A propos du Handbook of Molecular Gastronomy

On m'interroge, et je ne parviens pas à comprendre pourquoi je n'ai pas bien expliqué ce qu'est de Handbook of molecular gastronomy que nous avons publié juste avant l'été.

 

Pourtant, je ne touche pas d'argent sur ce livre, et c'est surtout une merveilleuse entreprise intellectuelle que nous avons menée avec trois amis : Roisin Burke, de Dublin, Alan Kelly, de Cork et Christophe Lavelle du Muséum national d'histoire naturelle. Ensemble, nous avons sollicité 150 collègues de 23 pays du monde pour leur proposer d'écrire des chapitres dans ce livre qui traite essentiellement de gastronomie moléculaire et physique, c'est-à-dire de cette science qui explore les mécanismes des phénomènes qui ont lieu lorsqu'on cuisine.

Malgré le titre, le livre n'est pas exclusivement consacré aux travaux scientifiques. Il comporte trois parties, et les chapitres de gastronomie moléculaire et physique stricto sensu ne font que la première ; certes la plus importante plus qu'il y a plus de 600 pages sur les 894 que compte le livre.

La deuxième partie est consacrée à des applications didactiques de la gastronomie moléculaire et physique, de l'école à l'université. Car on sait bien, depuis plusieurs années, combien les élèves, les étudiants sont intéressés par des activités culinaires où la science est rendue plus gourmande en quelques sorte.

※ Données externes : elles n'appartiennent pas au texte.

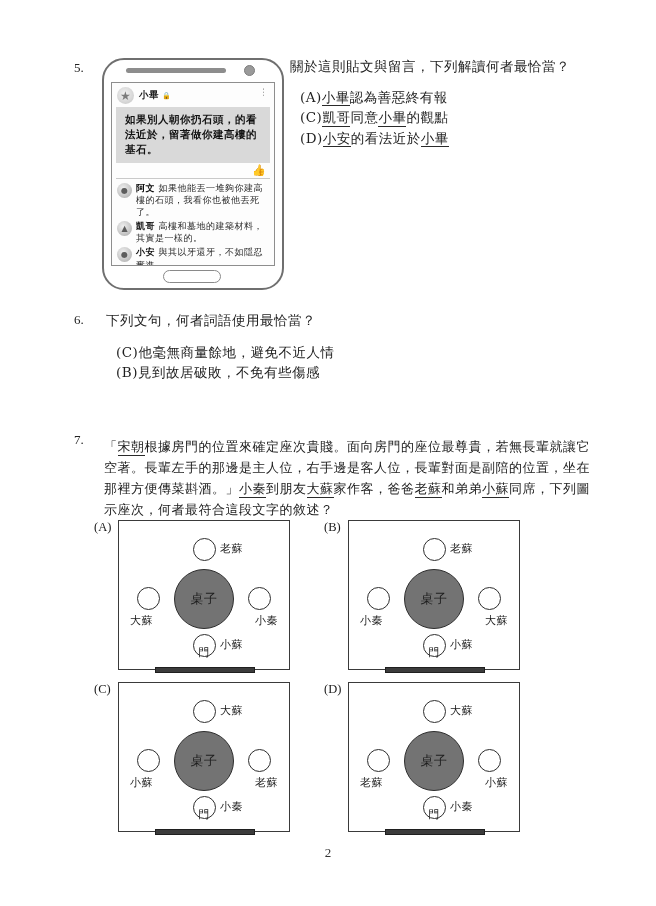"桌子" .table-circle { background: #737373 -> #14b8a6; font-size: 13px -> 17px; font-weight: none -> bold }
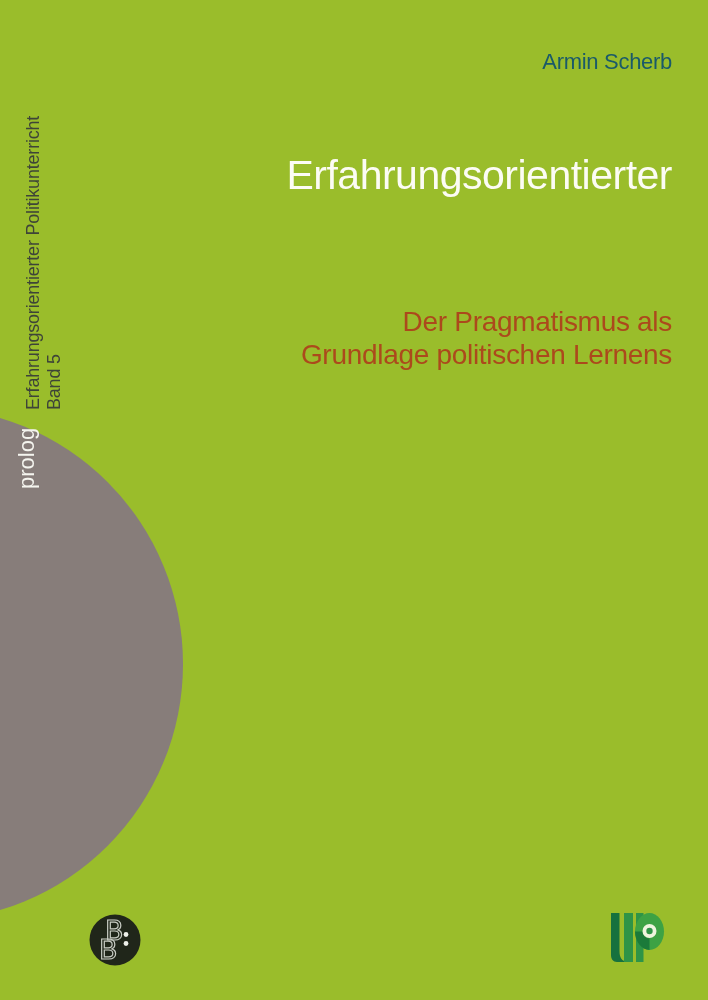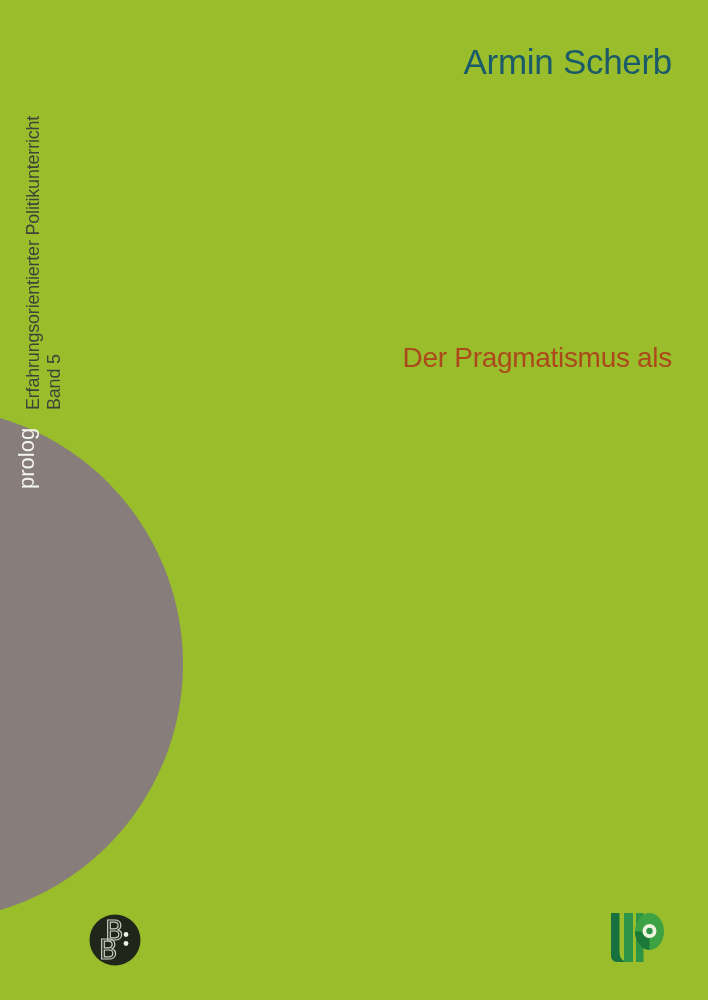"Armin Scherb" .author { font-size: 35px -> 22px }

La troisième partie, elle, est consacré aux applications techniques et artistiques de la gastronomie moléculaire et physique, c'est-à-dire à la cuisine.
Là il y a des auteurs qui ont écrit des recettes de cuisine moléculaire, mais il y a surtout beaucoup de recettes de cuisine "note à note", par quelques pionniers de cette cuisine de synthèse que j'ai introduite en 1994.

Le tout fait donc environ 900 pages avec presque 700 figures, et même si j'ai écrit un trop grand nombre de chapitre, mes amis du monde entier ont principalement contribué à la rédaction du livre.

Le travail d'édition a été tout à fait merveilleux, parce que les quatre co-éditeurs ont sur relire les textes avec rigueur et bienveillance : nous avons lu, relu, encore relu tous les textes plusieurs fois, interrogeant les auteurs pour être sûrs d'arriver à une lisibilité aussi bonne que possible pour ce type de livre.

Je ne dis pas qu'il s'agit d'un livre grand public, et d'ailleurs je dois signaler qu'il est en anglais. Mais je ne doute pas de ce livre puisse être utile non seulement aux jeunes chercheurs en gastronomie moléculaire et physique, et notamment par l'ensemble des références qu'il contient, mais aussi aux enseignants, notamment en raison de la deuxième partie du livre (et pas seulement) et aux cuisiniers qui veulent se lancer dans des formes de cuisine un peu moderne.

Nous avons surtout voulu faire un handbook, c'est-à-dire une sorte de texte introductif, à jour pourtant du point de vue scientifique, mais qui soit aussi explicatif et clair que possible.

Et c'est ainsi que, sur la base de cette nouvelle communauté internationale, nous pouvons maintenant envisager le futur, à savoir notamment un journal scientifique qui a pour nom International journal of molecular and physical gastronomy.

Pendant ce temps-là, de nouveaux laboratoires, de nouveaux groupes de gastronomie se créent dans le monde, dans les universités ou les centres de recherche.